Dans le cas d’une contamination à la Covid, il peut se créer une inflammation au niveau des cellules olfactives. Ces dernières sont produites dans l'épithélium olfactif, une muqueuse située tout en haut des fosses nasales et qui a pour fonction principale de détecter des molécules odorantes dans l’air. Cette inflammation va entraîner une destruction des cellules, les vaisseaux qui les alimentent étant également touchés. Le phénomène est très brutal mais indolore.

Pourquoi le retour du goût et de l’odorat varie d’une personne à une autre ?

Dr Thomas Georgel : Parmi les patients touchés par la Covid, il y a différents types d’atteintes. Certains vont avoir de forts symptômes digestifs, d’autres des symptômes pulmonaires ou, dans le cas présent, vont perdre le goût et l’odorat. Dans ce dernier cas de figure, certaines personnes pourront être touchées durant plusieurs semaines et d’autres plusieurs mois.

Dans tous les cas, c’est un phénomène aléatoire et il n’y a pas de profils de patients plus sensibles que d’autres à tel ou tel symptôme. Il en va de même avec le rétablissement de ces sens, qui se fera très progressivement.

Peut-on aider son corps à les retrouver ?

Dr Thomas Georgel : Oui, il est tout à fait possible d’aider son corps à retrouver le goût et l’odorat. On appelle cela « rééduquer » ses sens. Pour cela, je recommande à mes patients d’acheter ou de se confectionner un coffret de senteurs, comme en œnologie, afin de réapprendre à identifier et sentir les différentes odeurs. Grâce à cela, on va remettre en marche progressivement le système de l’odorat.

On peut réaliser ces exercices même avant de ressentir une amélioration de l’odorat. Il est cependant à noter que, durant la phase de recouvrement de l’odorat, le patient pourra déclencher une parosmie : il s’agit d’une sorte de distorsion des odeurs. Une odeur d’ordinaire plutôt agréable pourra lui sembler totalement âpre.
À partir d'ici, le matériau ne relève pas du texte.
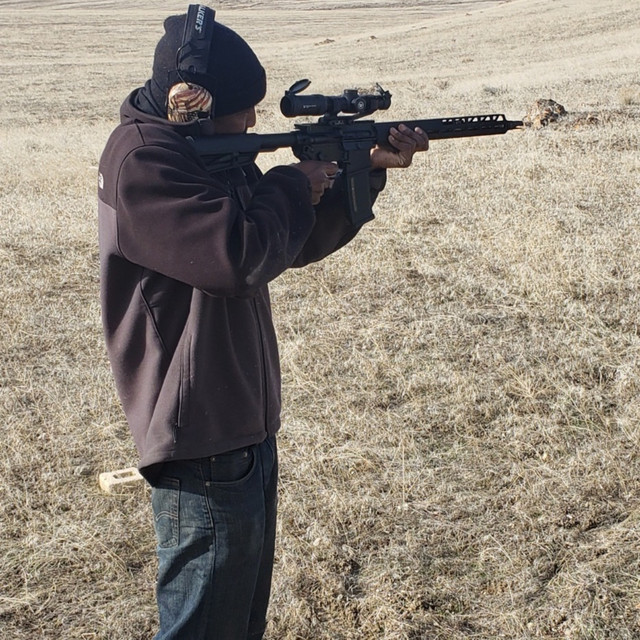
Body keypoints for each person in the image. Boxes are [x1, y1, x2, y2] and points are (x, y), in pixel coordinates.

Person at [97, 5, 428, 639]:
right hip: (200, 435)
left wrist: (361, 173)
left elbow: (283, 245)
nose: (253, 120)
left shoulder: (200, 151)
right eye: (242, 108)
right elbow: (237, 258)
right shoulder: (148, 164)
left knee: (236, 622)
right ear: (195, 106)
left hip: (238, 420)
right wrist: (289, 184)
Dans le cas de la Covid, c’est un phénomène que l’on ne peut pas encore expliquer et ce type d’anosmie est habituellement très rare.

Cette perte peut-elle être irréversible ?

Dr Thomas Georgel : Pour aider davantage encore le patient à retrouver le goût et l’odorat, nous pouvons aussi lui prescrire des corticoïdes en suspension nasale. Mais malheureusement, il arrive aussi que certains patients ne retrouvent pas ces sens. Des études révèlent que 8 % des patients touchés par la Covid durant la première vague n’ont toujours pas retrouvé le goût ni l’odorat. Cela fait partie des zones d’ombre que nous cherchons encore à éclaircir. Cependant, pour tous ces patients, nous réalisons des examens complémentaires tels que des IRM afin d’écarter toute autre pathologie rhinosinusienne.

 

 

[1] Mécanisme physiologique permettant de percevoir à partir du système olfactif les caractéristiques aromatiques des aliments présents dans la bouche.